_Exercise instructions:_ Throughout the material below, count each line in which the word "study" appears, then reply with the count only.

—————

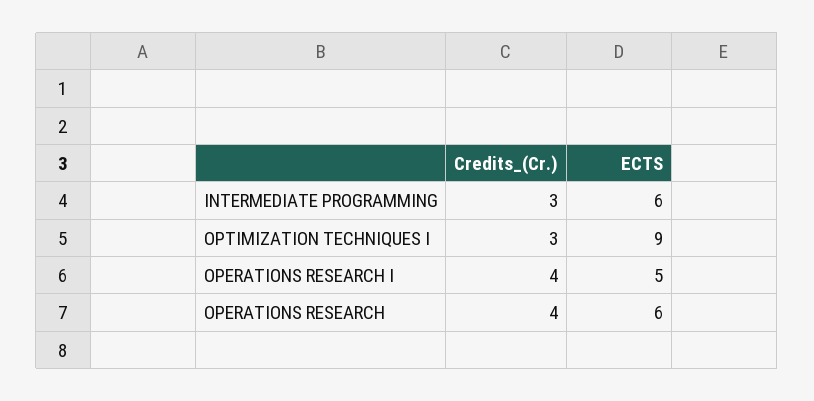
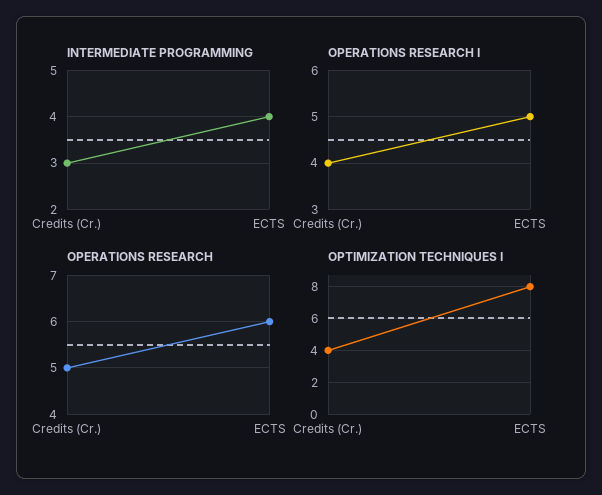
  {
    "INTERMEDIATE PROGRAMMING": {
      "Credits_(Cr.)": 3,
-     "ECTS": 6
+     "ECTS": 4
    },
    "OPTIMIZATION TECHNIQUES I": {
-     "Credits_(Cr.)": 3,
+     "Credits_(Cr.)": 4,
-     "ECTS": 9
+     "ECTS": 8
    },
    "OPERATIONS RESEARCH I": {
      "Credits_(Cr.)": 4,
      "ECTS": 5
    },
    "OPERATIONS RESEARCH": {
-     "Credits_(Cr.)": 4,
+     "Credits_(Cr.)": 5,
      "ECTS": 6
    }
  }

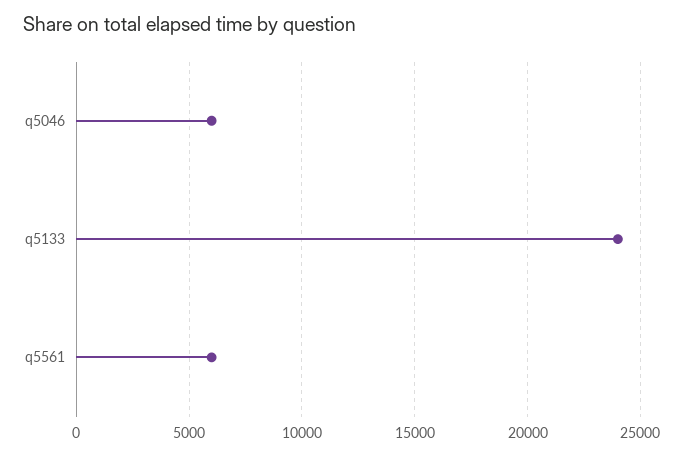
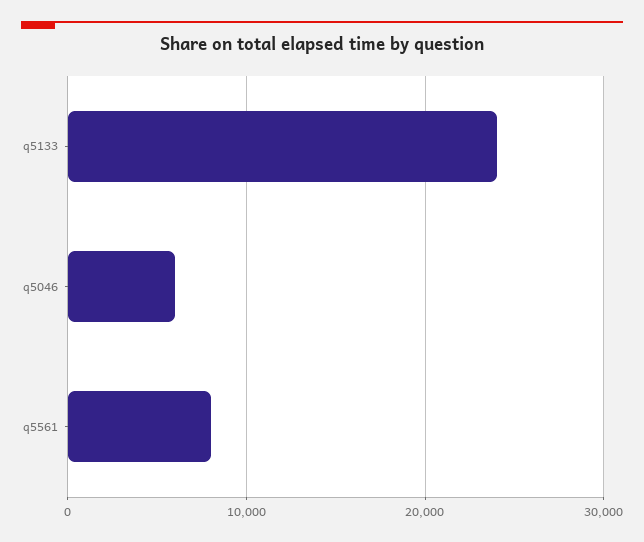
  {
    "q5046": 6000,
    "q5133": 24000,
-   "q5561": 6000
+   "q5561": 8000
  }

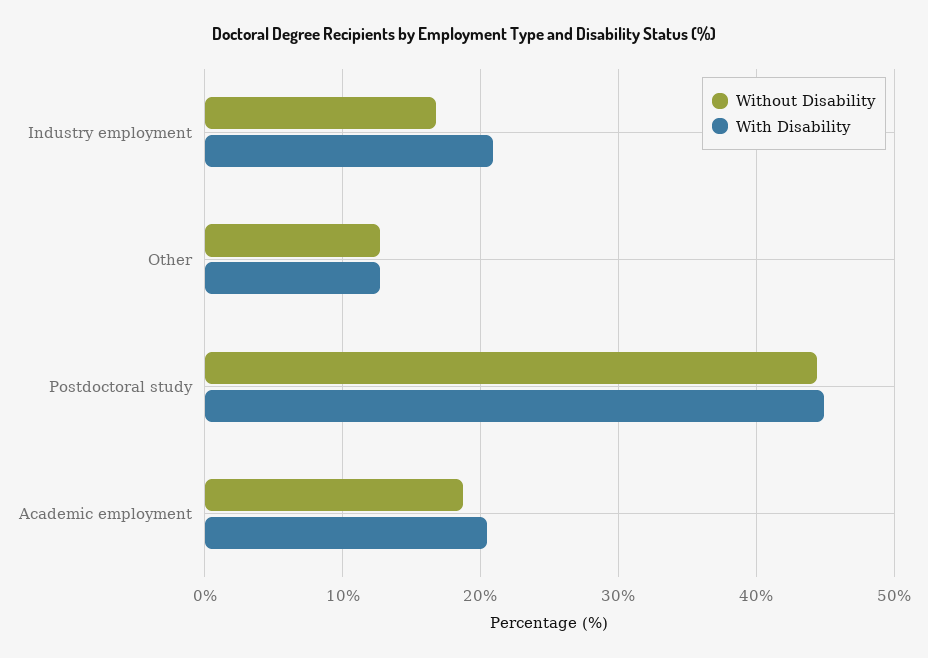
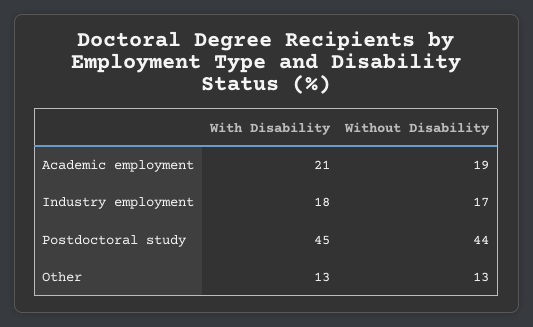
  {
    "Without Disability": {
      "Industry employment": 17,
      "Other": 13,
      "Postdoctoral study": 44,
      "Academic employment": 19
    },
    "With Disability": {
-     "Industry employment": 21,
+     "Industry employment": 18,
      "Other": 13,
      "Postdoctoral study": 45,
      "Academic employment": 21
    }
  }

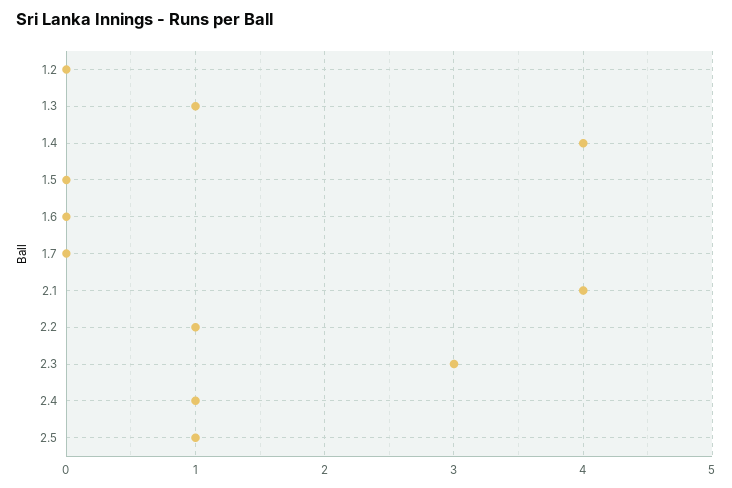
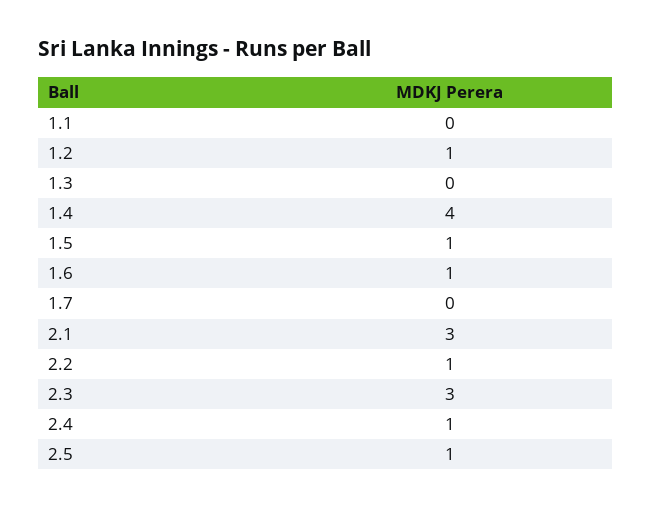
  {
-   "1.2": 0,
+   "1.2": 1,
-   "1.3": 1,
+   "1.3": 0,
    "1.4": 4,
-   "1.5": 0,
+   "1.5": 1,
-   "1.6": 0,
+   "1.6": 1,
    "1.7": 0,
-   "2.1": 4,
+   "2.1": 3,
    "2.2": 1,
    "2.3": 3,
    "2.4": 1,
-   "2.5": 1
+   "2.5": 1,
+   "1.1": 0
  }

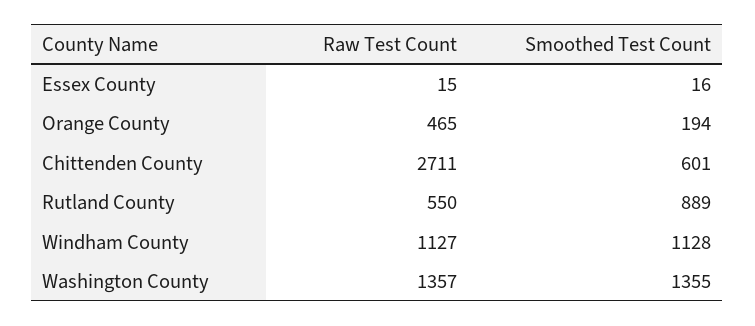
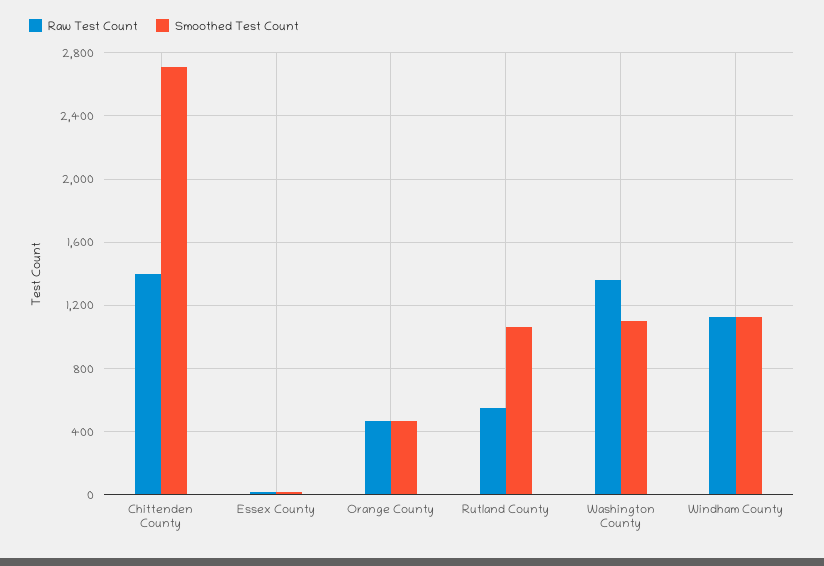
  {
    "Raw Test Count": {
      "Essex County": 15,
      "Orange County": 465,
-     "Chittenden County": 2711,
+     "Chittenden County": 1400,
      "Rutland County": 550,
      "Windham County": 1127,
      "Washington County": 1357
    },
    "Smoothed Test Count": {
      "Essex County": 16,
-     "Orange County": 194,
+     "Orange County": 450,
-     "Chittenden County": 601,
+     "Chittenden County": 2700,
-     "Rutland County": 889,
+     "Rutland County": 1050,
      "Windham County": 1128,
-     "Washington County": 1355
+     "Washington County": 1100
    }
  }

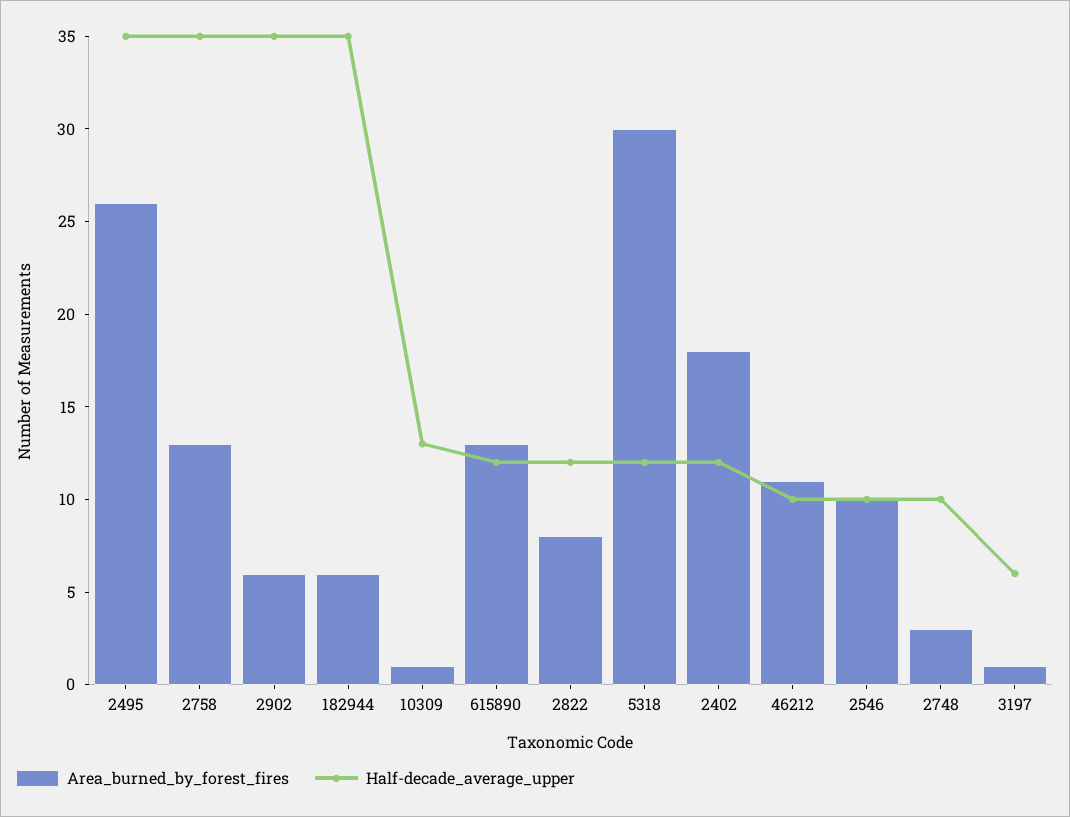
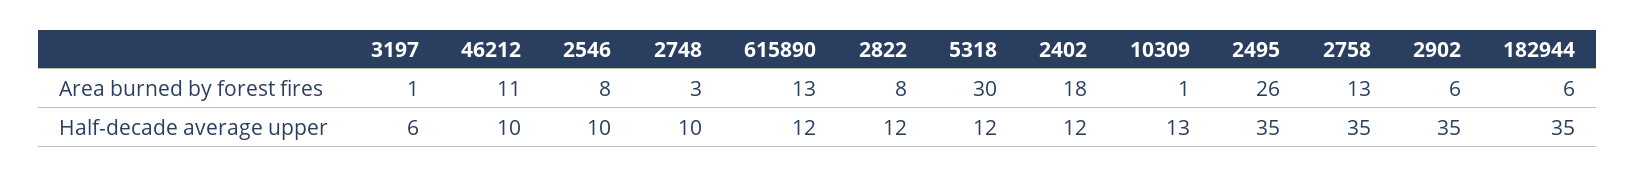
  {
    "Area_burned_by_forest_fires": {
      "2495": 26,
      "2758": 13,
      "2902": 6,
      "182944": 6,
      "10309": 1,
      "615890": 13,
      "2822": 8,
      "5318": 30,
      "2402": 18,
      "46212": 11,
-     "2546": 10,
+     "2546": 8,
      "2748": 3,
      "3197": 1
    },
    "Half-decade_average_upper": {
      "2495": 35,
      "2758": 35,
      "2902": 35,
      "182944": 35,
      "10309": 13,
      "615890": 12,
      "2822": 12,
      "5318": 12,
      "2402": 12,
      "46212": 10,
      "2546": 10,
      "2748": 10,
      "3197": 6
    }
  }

—————

_Expected answer:_ 2